--- DATASET RECORDS ---

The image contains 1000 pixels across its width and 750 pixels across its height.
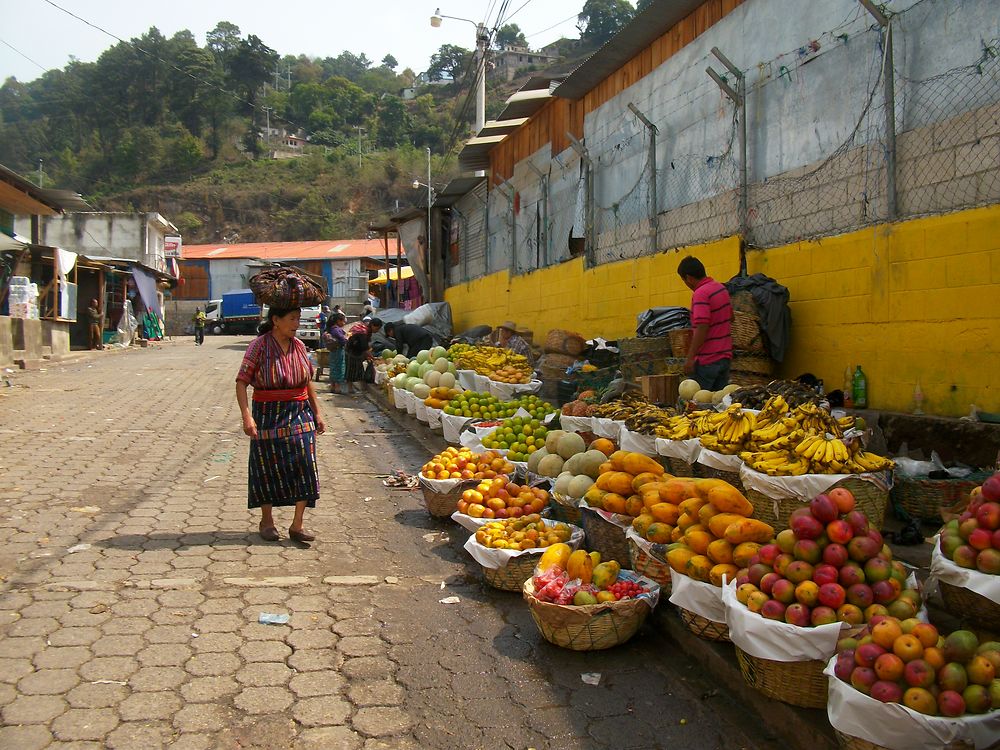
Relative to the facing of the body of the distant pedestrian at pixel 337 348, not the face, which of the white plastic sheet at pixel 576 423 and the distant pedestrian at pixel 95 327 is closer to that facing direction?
the white plastic sheet
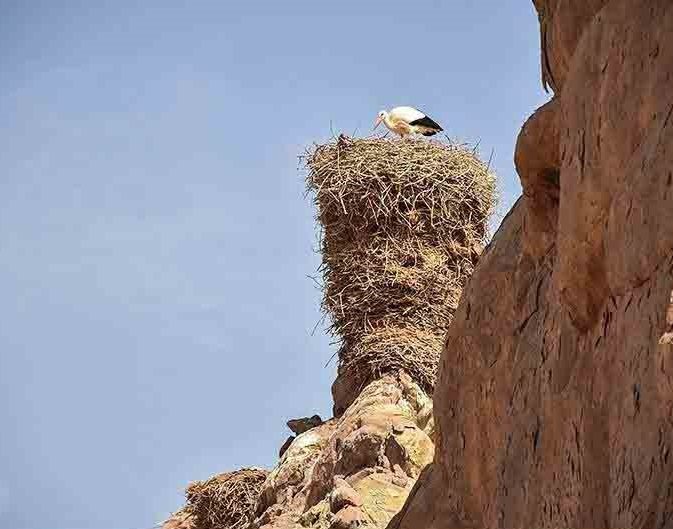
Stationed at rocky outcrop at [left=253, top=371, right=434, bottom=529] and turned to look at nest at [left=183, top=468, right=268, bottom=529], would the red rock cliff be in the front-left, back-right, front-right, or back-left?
back-left

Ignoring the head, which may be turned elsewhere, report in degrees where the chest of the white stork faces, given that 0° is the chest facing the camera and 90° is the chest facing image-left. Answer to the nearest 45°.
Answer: approximately 90°
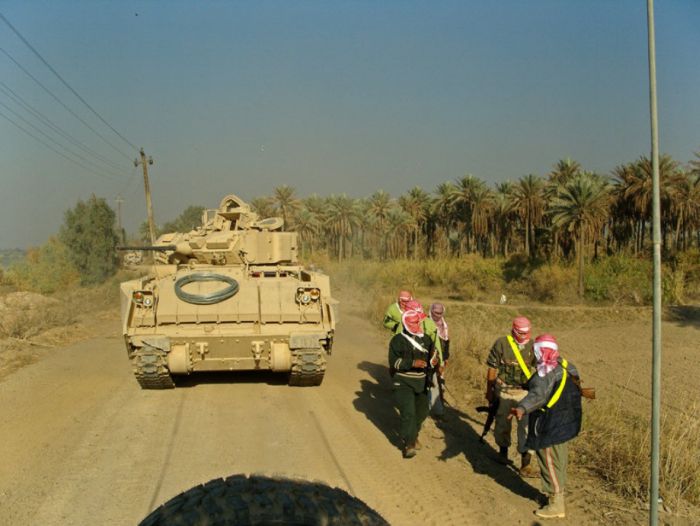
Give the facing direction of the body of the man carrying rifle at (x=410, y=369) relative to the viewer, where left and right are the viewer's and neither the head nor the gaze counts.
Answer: facing the viewer and to the right of the viewer

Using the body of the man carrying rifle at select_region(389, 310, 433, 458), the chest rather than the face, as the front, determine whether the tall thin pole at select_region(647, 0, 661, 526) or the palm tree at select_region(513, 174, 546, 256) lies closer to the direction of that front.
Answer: the tall thin pole

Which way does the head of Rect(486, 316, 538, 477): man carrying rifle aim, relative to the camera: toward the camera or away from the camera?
toward the camera

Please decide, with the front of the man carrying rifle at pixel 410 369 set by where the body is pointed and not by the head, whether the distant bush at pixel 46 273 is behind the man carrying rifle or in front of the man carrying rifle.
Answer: behind
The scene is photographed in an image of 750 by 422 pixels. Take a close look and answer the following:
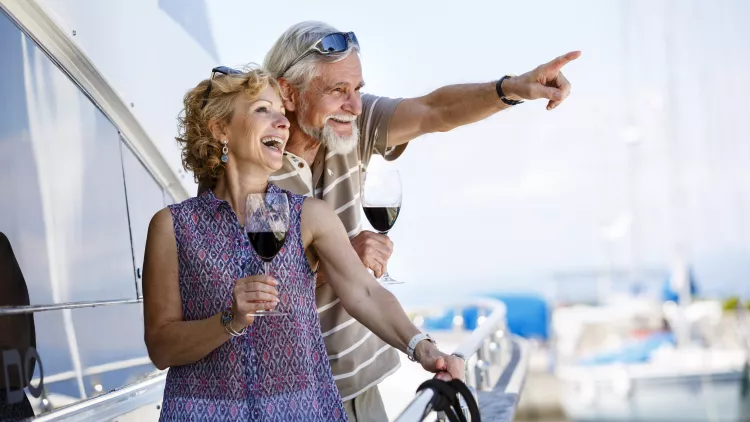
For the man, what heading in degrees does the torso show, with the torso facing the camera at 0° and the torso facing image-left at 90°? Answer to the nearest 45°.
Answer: approximately 315°

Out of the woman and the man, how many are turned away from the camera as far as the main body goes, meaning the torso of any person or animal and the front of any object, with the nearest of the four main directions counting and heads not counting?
0

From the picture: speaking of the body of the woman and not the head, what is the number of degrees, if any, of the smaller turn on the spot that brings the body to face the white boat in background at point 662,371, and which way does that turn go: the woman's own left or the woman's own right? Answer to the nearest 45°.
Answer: approximately 90° to the woman's own left

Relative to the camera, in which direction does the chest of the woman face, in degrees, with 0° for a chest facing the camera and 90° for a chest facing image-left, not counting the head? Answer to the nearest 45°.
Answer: approximately 315°
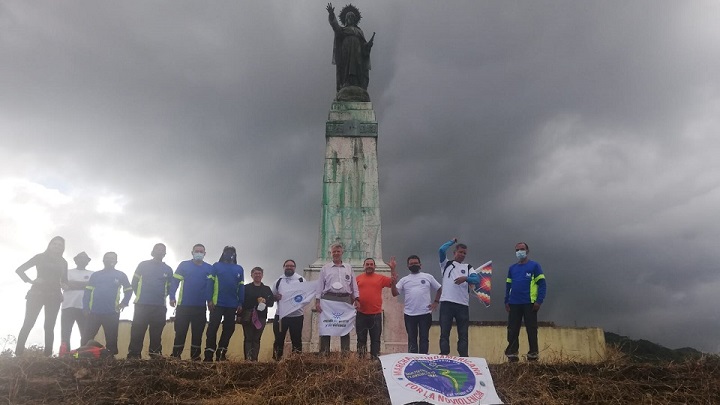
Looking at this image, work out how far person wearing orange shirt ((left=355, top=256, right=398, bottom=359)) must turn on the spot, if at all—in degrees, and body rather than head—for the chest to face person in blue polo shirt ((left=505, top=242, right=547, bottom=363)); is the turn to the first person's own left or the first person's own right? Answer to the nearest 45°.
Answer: approximately 90° to the first person's own left

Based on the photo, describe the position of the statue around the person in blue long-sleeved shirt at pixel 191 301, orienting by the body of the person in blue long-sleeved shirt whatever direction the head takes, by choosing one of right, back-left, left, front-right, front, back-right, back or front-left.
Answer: back-left

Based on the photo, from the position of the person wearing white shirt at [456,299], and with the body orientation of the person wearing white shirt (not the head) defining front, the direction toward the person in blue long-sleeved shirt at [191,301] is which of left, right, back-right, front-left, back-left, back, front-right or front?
right

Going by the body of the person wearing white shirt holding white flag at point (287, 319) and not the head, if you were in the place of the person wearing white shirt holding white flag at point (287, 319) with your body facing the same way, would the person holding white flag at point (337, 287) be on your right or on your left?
on your left

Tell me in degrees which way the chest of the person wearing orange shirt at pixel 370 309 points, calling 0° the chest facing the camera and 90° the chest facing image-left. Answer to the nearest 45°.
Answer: approximately 0°

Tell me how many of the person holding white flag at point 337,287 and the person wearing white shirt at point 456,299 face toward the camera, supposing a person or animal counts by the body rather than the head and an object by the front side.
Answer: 2

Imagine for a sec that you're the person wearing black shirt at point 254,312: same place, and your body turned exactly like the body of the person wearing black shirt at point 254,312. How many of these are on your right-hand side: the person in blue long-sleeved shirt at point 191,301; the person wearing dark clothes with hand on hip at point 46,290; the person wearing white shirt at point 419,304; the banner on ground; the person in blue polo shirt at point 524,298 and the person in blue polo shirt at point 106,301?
3

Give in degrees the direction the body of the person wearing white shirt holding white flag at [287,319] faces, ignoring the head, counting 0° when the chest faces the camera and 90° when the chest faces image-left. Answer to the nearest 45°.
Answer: approximately 0°

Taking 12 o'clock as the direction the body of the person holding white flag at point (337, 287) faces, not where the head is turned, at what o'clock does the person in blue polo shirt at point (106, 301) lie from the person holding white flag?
The person in blue polo shirt is roughly at 3 o'clock from the person holding white flag.

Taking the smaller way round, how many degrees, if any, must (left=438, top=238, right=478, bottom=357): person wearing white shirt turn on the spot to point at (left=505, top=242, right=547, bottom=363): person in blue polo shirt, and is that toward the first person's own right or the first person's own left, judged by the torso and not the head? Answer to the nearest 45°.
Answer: approximately 90° to the first person's own left
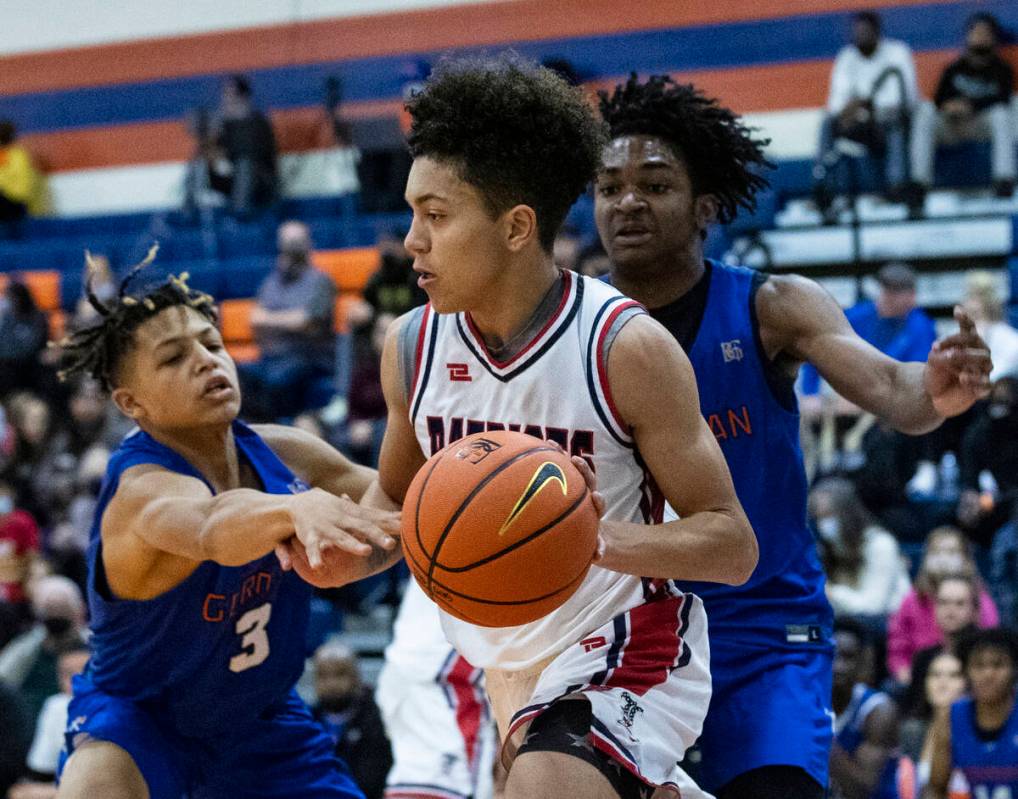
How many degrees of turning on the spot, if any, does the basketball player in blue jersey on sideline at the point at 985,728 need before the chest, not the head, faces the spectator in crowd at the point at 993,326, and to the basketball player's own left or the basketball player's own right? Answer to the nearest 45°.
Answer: approximately 180°

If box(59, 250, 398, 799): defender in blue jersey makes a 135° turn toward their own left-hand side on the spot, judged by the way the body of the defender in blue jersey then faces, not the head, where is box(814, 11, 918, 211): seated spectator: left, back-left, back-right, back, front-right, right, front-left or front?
front-right

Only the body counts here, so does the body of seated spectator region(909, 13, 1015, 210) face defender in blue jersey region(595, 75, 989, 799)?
yes

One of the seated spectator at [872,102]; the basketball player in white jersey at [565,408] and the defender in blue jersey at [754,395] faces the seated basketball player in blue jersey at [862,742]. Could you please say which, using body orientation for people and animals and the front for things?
the seated spectator

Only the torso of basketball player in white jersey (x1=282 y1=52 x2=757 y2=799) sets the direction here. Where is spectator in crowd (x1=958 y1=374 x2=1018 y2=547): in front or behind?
behind

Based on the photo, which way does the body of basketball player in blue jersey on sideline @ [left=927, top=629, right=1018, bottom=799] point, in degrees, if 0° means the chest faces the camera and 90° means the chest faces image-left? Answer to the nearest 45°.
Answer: approximately 0°

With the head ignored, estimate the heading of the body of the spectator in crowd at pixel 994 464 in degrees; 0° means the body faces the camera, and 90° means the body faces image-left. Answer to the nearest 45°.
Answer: approximately 0°

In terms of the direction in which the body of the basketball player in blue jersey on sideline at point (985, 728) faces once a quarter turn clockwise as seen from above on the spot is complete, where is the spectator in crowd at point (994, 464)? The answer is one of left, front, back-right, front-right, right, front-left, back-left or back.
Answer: right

---

ACTIVITY: Quote verbatim the records beginning with the line containing "Stationed at rocky" and ending with the line containing "Answer: behind", both included, omitting any picture.

ANSWER TO THE PROBLEM:
Stationed at rocky outcrop at [left=253, top=371, right=434, bottom=529] and turned to look at nest at [left=183, top=468, right=268, bottom=529], would the red rock cliff be in the front-left, back-right, front-right, or back-left?
back-left

Ignoring the head, which may be turned elsewhere, report in degrees where the chest of the white stork faces, given that 0° is the chest facing the camera and 90° is the chest facing image-left. Answer to the nearest 45°.
Answer: approximately 90°
Give the facing direction of the body of the man carrying rifle at (x=410, y=369) relative to the viewer, where left and right are the viewer's and neither the head nor the gaze counts.
Answer: facing the viewer and to the right of the viewer

Using the body of the man carrying rifle at select_region(389, 310, 433, 458), the chest rather than the face, as the front, determine whether the tall thin pole at select_region(647, 0, 661, 526) or the palm tree at select_region(513, 174, 546, 256) lies closer to the direction of that front.
Answer: the tall thin pole

Which way does the head of Rect(486, 316, 538, 477): man carrying rifle aim, relative to the camera: toward the camera or away from the camera?
toward the camera

Please decide, with the front of the man carrying rifle at pixel 410 369 set by where the body is pointed and not by the head, whether the distant bush at pixel 46 273 is behind the man carrying rifle or in front of the man carrying rifle.
Answer: behind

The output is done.